Depth-First Search Revisited

March 1, 2021

Assignment Comments, Sample Solutions

Don’t count the enqueues/dequeues

  • When BFS runs, there are lots of queue operations.
  • Counting these won’t work.
    • e.g., counting the marks will count the total number of vertices in the BFST.
    • Counting enqueues or dequeues will be even more than that.
  • We need to keep track of the length of the shortest path from \((1,1)\).
    • We want the depth of each element in the BFST. (Ultimately, we just want the depth of \((n,n)\).)

Number Maze: Depth attribute

NumberMaze(i, j, M): 

  initialize M[1..n, 1..n].moves to -1
  M[i,j].moves <- 0 
  Enqueue((i,j))

• EXTRACTED DATA:
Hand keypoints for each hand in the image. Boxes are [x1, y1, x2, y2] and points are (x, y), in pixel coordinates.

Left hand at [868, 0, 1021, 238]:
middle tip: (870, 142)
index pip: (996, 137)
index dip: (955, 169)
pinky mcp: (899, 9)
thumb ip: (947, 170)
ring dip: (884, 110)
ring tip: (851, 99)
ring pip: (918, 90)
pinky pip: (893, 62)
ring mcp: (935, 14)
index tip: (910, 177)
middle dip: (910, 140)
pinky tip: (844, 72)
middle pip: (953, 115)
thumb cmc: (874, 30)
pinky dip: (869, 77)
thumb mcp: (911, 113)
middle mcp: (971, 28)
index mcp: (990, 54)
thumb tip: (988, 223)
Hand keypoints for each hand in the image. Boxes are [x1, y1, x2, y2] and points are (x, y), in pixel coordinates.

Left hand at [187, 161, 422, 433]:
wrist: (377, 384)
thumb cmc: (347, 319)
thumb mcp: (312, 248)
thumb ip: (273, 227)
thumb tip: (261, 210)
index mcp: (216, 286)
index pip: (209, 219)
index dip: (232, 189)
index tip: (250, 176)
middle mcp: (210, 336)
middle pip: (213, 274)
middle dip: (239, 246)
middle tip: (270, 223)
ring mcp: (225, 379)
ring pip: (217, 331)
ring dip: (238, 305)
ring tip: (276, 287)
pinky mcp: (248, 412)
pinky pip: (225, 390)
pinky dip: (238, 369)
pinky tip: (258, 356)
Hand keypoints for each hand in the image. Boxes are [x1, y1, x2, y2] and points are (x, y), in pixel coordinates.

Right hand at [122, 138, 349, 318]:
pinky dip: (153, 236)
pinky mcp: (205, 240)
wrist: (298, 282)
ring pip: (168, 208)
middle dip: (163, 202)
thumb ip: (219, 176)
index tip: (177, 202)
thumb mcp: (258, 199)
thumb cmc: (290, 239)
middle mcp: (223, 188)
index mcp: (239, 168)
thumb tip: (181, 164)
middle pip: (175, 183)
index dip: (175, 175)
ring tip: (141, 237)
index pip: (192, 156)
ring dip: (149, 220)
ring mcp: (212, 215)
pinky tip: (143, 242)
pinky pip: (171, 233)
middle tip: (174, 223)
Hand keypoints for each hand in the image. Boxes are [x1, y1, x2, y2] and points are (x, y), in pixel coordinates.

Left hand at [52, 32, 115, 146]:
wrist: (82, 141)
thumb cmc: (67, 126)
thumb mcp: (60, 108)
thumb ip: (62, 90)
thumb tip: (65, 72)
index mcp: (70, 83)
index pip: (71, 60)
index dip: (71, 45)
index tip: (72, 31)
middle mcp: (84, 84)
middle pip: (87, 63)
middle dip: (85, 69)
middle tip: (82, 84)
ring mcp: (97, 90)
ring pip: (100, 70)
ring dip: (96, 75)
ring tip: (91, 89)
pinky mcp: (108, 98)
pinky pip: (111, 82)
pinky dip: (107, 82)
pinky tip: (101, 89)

• TRY IT: Return the complete "Depth-First Search Revisited" notes verbatim. The records were drawn from a different source than the text.

• EXERCISE SOLUTION:
Depth-First Search Revisited

March 1, 2021

Assignment Comments, Sample Solutions

Don’t count the enqueues/dequeues

  • When BFS runs, there are lots of queue operations.
  • Counting these won’t work.
    • e.g., counting the marks will count the total number of vertices in the BFST.
    • Counting enqueues or dequeues will be even more than that.
  • We need to keep track of the length of the shortest path from \((1,1)\).
    • We want the depth of each element in the BFST. (Ultimately, we just want the depth of \((n,n)\).)

Number Maze: Depth attribute

NumberMaze(i, j, M): 

  initialize M[1..n, 1..n].moves to -1
  M[i,j].moves <- 0 
  Enqueue((i,j))